Worst-Case Scenario: The worst-case scenario involves a simultaneous disappointment in AI-driven order growth and a tightening financial environment. If quarterly revenue growth decelerates below 10% while gross margins contract, the narrative of hyper-growth would collapse. This could trigger analyst downgrades and a rapid de-rating from the current forward P/E of 47.64x toward its historical average near 25x-30x, compounded by a broad market sell-off amplified by the stock's high beta. A realistic downside could see the stock re-test support levels around $250 (a -36% decline from $389.57) or, in a severe crisis, fall toward the $180-$200 range (a -50% to -54% decline), aligning with previous volatility troughs seen in the 180-day price data.

FAQ

The key risks are, in order of severity: 1) Valuation Risk: The extreme P/E multiples make the stock highly vulnerable to compression if growth disappoints or interest rates rise. 2) Financial Risk: Persistent negative free cash flow (-$103.6M TTM) indicates dependence on external financing. 3) Operational Risk: High earnings volatility (swinging from a $226M profit to a -$95.6M loss) and low returns on capital (ROE 0.61%) suggest underlying instability. 4) Market Risk: A beta of 2.054 means the stock will fall more than twice as much as the market in a downturn, and it is highly correlated to the volatile AI investment theme.
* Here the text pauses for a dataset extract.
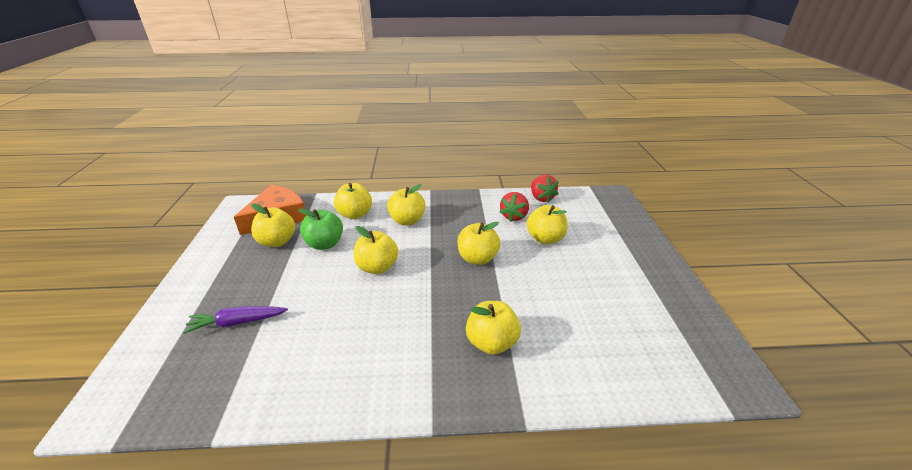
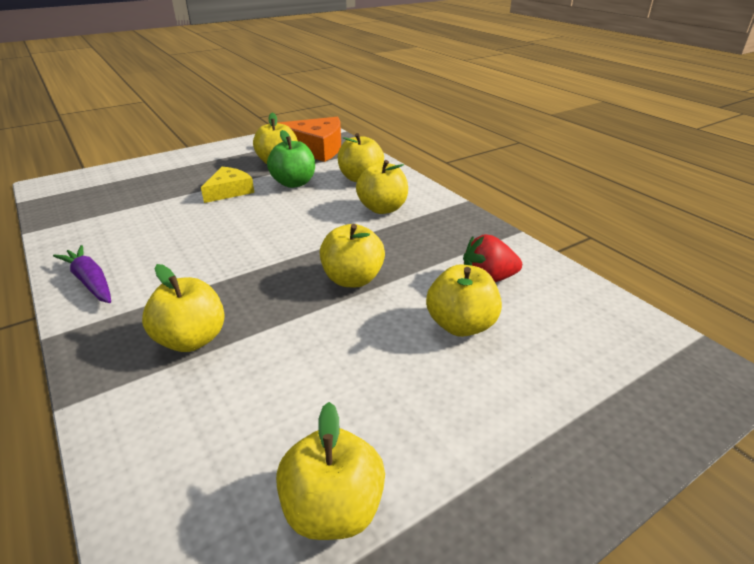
camera: 60 degrees right, 0 degrees up
(237, 322) = (157, 190): purple carrot -> purple carrot (91, 281)
(296, 279) = (229, 191): none -> yellow cheese
(377, 267) = (278, 222): yellow apple -> yellow apple (333, 509)
(541, 198) = (575, 291): red strawberry -> none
Our 12-month forecast outlines three scenarios. The base case (50% probability) sees the stock trading between $320 and $400 as it digests its massive gains and earnings grow into the valuation. The bull case (25% probability) targets $440 to $500 on stronger-than-expected AI demand and multiple expansion. The bear case (25% probability) warns of a correction to $200-$280 if growth stalls or macro conditions worsen. The base case is most likely, implying a potential slight decline or modest gain from the current $389.57, with high volatility throughout the period.

COHR is significantly overvalued based on current earnings, with a trailing P/E of 279.75x. It is richly valued even on forward expectations, with a forward P/E of 47.64x. This premium is justified only if the company can deliver several years of hyper-growth in earnings. Compared to its own historical P/E of around 48.81x (Dec 2025), the current multiple is extreme. The valuation implies the market expects a dramatic and sustained acceleration in profitability from its AI-related businesses, leaving no room for error.

COHR is a high-risk, high-potential reward stock that is only a good buy for investors with a very high risk tolerance and a strong conviction that AI infrastructure spending will significantly exceed current expectations. At a forward P/E of 47.64x and with negative free cash flow, the stock is priced for perfection. The 373% annual gain suggests much of the near-term opportunity has been captured. For most investors, it is better to wait for a pullback to the lower end of its base-case range ($320-$350) or for concrete evidence of sustained profitability and cash generation before establishing a position.

COHR is unsuitable for short-term trading for all but the most sophisticated investors due to its extreme volatility (beta 2.054) and sensitivity to news flow. For a long-term investment, it carries significant binary risk—it could be a multi-bagger if the AI thesis plays out perfectly, or it could underperform if execution falters. Given the current valuation, a long-term holder must be prepared for a potentially rocky 3-5 year journey. A minimum holding period of 3-5 years is suggested to allow the company's fundamental story to fully unfold, but position sizing must be small due to the high risk profile.